Şebnem TURHAN
Yüksek bütçe açığı ve yüksek enflasyon ortamında Türkiye 2023 seçim yılını karşılayacak. Hazine ve Maliye Bakanlığı hem bütçe açığını hem de seçim ekonomisinin finansmanını sağlamak için yüksek iç borçlanma hedeflerini belirledi. Önümüzdeki üç ay 173.6 milyar lira iç borçlanma öngören Hazine’nin 2023 yılı hedefi ise 918.3 milyar lira. Merkez Bankası ile Bankacılık Düzenleme ve Denetleme Kurumu’nun (BDDK) aldığı makroihtiyati önlemler ise bankaları kredilendirme ve mevduat politikasında zorunlu sabit getirili menkul kıymet alımına yönlendirirken Hazine’nin de düşük maliyetli borçlanmasını sağlıyor. Bankacılık sektörünün yüksek risk uyarıları yaptığı zorunlu menkul kıymet alımları uzmanlara göre hem seçimin hem de bütçe açığının finansmanının bankacılık sektörüne yüklenmesi sonucunu doğuracak.
Yüksek mevduat faizine uyarı
Merkez Bankası’nın TL mevduatın artırılmasına ilişkin düzenlemede yaptığı son değişikliğin ardından bankacılık sektöründe TL mevduat için yüzde 30’a varan faiz oranları gündeme geldi. Bankalar yüzde 10 civarı faizlerden menkul kıymet alımı yapmak yerine kur korumalı mevduat hariç TL mevduatları artırmak için faiz oranlarını yükseltti. Ancak buna da Merkez Bankası’ndan uyarı geldi. Merkez Bankası bankaların faiz artırımının yaptıkları düzenlemelerin ‘ruhuna aykırı’ olduğunu ve uygulamadan vazgeçilmesini istedi.

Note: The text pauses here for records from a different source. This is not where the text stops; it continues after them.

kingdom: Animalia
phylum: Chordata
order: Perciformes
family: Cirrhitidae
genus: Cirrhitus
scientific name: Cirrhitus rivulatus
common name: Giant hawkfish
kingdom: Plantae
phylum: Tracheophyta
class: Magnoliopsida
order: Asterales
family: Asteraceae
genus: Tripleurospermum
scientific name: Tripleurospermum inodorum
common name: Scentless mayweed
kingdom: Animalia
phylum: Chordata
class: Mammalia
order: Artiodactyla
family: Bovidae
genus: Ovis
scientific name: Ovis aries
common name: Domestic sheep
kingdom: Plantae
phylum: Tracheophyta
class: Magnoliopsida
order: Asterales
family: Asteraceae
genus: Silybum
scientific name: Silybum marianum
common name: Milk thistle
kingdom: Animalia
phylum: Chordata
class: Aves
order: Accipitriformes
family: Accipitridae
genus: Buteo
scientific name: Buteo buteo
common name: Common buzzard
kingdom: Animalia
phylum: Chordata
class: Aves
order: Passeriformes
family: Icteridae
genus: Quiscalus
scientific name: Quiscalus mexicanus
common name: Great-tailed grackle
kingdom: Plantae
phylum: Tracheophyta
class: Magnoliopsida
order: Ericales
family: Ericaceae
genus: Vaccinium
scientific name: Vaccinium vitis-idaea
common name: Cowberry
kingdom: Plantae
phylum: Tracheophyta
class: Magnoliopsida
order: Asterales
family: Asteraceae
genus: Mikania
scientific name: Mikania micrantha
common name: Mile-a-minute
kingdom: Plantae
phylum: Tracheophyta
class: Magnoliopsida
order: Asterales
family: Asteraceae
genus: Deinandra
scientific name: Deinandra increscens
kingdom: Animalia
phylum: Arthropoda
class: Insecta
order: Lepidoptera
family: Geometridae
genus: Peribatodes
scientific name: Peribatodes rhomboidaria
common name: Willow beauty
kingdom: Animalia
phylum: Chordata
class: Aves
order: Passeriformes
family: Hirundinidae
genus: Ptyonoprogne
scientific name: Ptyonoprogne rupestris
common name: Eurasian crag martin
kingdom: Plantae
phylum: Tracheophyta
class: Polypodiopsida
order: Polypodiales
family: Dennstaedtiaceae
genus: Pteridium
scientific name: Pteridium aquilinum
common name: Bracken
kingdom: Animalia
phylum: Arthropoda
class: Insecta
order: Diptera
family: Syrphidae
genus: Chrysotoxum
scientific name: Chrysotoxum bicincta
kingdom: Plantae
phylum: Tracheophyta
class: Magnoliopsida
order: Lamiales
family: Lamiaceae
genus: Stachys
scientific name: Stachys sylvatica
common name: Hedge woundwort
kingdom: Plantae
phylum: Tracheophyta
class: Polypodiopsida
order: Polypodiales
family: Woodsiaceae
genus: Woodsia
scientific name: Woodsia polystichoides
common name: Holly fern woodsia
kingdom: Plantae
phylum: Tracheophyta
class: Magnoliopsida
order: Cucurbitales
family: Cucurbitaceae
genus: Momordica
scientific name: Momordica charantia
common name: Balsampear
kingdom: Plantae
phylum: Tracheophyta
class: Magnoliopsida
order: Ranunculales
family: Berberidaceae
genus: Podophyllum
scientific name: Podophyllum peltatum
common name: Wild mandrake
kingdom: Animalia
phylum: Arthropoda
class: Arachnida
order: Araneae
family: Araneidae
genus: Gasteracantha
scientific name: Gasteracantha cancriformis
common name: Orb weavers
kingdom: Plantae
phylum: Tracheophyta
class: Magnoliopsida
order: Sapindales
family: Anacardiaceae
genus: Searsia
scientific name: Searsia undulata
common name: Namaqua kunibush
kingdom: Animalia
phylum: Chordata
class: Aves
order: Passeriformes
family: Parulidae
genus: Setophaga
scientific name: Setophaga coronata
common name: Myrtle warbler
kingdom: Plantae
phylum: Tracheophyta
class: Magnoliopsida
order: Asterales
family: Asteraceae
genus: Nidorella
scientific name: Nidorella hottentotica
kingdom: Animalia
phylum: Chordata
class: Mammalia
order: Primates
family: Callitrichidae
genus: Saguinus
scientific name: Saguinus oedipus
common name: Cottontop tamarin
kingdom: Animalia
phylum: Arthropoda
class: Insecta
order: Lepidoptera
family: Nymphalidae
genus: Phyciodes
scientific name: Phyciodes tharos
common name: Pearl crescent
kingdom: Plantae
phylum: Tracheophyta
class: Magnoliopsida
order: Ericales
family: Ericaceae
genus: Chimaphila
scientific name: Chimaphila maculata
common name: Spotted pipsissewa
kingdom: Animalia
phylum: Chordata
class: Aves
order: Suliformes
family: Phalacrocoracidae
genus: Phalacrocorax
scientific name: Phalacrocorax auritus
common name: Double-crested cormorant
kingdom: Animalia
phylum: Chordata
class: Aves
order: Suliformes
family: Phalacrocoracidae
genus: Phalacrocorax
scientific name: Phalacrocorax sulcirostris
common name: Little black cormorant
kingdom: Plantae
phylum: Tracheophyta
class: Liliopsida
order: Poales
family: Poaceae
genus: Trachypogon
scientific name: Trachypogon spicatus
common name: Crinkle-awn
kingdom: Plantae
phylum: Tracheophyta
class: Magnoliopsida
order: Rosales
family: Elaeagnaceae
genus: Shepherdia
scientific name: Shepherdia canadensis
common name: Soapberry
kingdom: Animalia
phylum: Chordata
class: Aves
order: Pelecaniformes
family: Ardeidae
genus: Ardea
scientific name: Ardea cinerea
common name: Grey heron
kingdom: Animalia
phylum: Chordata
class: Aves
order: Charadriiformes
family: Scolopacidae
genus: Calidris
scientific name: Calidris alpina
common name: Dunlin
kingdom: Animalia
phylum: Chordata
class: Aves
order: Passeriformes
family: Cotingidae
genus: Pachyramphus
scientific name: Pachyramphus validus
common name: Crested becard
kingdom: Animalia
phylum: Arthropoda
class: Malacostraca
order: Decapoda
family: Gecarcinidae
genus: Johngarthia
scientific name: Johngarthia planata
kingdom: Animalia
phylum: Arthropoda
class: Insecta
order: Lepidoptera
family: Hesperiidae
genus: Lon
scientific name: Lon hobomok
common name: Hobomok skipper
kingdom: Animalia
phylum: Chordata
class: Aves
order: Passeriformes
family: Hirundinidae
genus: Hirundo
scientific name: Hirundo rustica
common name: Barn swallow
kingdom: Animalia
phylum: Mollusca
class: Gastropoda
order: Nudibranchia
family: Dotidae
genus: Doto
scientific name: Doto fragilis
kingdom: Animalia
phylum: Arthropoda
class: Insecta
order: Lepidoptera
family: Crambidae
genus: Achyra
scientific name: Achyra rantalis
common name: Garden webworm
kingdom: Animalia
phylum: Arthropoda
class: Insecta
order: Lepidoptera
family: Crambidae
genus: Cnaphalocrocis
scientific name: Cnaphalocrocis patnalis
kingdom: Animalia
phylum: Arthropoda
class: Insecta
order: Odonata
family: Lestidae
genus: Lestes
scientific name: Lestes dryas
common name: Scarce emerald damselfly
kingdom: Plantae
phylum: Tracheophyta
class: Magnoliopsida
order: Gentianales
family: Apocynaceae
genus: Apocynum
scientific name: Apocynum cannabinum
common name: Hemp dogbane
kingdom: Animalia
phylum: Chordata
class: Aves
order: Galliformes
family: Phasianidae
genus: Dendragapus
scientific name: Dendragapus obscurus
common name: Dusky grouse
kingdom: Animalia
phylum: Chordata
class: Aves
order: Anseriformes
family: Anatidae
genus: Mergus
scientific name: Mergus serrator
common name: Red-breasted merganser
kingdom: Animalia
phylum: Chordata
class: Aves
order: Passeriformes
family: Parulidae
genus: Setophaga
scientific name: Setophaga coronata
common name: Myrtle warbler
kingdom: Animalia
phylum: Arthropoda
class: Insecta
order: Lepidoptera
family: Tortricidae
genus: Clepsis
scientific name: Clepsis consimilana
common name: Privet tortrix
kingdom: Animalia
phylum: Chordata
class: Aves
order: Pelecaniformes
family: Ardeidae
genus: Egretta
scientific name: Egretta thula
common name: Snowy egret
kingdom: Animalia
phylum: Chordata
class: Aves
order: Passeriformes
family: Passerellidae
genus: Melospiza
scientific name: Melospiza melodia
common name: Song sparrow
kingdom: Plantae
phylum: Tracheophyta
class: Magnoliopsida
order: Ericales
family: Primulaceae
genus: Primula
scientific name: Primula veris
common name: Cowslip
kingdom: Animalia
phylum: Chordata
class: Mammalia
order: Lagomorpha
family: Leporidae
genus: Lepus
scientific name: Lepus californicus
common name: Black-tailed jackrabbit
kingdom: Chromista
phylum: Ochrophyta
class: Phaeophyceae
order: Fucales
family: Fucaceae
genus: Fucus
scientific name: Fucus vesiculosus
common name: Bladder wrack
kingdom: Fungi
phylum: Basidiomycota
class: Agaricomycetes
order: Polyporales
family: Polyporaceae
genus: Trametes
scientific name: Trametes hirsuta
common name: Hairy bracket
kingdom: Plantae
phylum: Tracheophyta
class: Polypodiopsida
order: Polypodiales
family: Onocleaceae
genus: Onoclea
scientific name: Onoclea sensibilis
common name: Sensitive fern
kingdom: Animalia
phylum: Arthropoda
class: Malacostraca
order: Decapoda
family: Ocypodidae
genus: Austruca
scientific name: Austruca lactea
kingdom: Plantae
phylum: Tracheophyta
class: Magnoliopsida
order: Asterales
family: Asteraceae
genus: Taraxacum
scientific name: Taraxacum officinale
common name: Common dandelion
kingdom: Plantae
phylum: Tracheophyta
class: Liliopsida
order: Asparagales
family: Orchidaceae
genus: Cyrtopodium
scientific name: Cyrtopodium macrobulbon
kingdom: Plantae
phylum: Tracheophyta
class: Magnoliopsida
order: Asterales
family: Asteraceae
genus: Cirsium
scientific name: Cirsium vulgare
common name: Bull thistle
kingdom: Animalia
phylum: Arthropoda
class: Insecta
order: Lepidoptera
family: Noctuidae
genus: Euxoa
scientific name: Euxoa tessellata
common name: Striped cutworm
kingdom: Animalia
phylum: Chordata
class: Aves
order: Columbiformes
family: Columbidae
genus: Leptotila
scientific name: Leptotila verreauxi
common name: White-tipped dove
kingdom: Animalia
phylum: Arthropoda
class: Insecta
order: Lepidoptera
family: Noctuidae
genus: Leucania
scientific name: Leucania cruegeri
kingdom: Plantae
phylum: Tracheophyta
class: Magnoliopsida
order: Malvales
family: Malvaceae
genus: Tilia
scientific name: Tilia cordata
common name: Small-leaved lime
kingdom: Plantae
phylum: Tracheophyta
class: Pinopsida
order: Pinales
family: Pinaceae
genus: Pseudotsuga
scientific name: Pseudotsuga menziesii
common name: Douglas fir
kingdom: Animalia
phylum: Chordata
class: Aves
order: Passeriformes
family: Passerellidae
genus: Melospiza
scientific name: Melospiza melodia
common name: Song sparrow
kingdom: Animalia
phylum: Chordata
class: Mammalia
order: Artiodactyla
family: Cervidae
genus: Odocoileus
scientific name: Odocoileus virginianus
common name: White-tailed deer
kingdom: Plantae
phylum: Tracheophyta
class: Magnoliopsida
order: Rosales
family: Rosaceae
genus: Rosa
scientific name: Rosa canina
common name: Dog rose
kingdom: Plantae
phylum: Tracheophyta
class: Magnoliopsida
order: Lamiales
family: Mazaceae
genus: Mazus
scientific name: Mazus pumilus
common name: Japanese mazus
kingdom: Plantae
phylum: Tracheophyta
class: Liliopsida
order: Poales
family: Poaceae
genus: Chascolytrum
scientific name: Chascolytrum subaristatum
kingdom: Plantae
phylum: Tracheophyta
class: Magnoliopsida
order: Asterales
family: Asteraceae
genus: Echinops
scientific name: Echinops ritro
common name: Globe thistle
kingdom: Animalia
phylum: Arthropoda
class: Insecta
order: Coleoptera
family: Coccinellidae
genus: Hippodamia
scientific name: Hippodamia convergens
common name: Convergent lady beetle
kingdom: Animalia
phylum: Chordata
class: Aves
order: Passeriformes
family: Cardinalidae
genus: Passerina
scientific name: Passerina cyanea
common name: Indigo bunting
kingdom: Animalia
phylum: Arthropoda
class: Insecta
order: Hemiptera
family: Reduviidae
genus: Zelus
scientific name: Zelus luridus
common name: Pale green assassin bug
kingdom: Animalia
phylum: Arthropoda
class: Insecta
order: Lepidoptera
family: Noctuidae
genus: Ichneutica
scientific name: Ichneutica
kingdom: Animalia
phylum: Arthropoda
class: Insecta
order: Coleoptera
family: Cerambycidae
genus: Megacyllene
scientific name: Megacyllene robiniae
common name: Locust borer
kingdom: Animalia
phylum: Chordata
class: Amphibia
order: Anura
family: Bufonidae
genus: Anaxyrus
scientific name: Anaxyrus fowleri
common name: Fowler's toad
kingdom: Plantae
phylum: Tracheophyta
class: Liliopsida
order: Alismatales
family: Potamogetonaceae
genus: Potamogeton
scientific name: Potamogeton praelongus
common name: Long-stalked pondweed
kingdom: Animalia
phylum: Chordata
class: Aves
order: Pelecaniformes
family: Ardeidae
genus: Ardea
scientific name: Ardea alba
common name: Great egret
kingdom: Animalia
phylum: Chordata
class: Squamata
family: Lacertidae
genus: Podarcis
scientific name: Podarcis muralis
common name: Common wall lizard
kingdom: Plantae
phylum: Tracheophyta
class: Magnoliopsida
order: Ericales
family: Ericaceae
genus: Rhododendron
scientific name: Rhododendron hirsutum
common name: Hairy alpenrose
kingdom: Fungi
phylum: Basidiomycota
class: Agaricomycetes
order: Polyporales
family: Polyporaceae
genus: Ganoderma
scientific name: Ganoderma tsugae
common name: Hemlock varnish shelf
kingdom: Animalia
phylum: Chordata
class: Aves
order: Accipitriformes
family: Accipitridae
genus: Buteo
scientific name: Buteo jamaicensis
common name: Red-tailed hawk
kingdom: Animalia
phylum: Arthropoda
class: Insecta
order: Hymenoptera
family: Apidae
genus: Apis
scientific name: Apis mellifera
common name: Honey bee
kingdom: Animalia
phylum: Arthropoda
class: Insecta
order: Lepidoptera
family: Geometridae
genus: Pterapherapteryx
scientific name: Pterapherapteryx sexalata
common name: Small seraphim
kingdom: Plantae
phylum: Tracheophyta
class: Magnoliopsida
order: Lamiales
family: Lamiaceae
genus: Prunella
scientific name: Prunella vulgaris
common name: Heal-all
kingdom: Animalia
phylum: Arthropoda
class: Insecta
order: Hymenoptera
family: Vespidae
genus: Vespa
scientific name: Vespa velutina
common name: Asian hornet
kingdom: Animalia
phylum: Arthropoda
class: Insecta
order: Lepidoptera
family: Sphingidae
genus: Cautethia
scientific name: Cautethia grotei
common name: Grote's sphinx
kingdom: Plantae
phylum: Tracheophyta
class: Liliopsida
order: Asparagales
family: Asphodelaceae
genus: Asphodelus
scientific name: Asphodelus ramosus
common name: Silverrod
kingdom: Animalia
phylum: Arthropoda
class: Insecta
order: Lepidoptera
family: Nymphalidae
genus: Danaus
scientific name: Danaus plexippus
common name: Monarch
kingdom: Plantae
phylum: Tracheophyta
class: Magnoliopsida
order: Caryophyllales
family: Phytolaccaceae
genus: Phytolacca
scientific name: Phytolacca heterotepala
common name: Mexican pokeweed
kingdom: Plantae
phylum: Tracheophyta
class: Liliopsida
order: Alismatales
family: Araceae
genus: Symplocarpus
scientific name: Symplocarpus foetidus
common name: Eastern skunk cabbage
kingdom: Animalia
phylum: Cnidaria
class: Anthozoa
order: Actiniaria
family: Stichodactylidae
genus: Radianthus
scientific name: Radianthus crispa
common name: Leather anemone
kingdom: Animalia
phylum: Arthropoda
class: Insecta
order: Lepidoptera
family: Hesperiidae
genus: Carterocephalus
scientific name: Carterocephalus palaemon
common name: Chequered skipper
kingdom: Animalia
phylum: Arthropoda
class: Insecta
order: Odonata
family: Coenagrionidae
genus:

Öte yandan Hazine ve Maliye Bakanlığı da kasım-ocak dönemini kapsayan üç aylık iç borçlanma stratejisini yayımladı. Bu dönemde yüksek miktarda iç borçlanma öngören Hazine, bu ay 31.2 milyar liralık iç borç servisine karşılık 57 milyar TL’lik iç borçlanma yapılması programlandı. Aralıkta 24.2 milyar TL’lik iç borç servisine karşılık 49.4 milyar TL’lik, ocakta 46.7 milyar TL’lik iç borç servisine karşılık toplam 69.9 öngörüldü. Eylül sonundaki planda kasım için 31.2 milyar liralık iç borçlanma öngörülmüştü. Yeni planla kasım ayı artırıldığı gibi toplam üç ayda 1 liralık ödemeye karşılık yaklaşık 1.7 liralık bir borçlanma öngörülmüş oldu. Kasımda düzenlenecek 7 ihalenin ilki 7 Kasım’da olacak.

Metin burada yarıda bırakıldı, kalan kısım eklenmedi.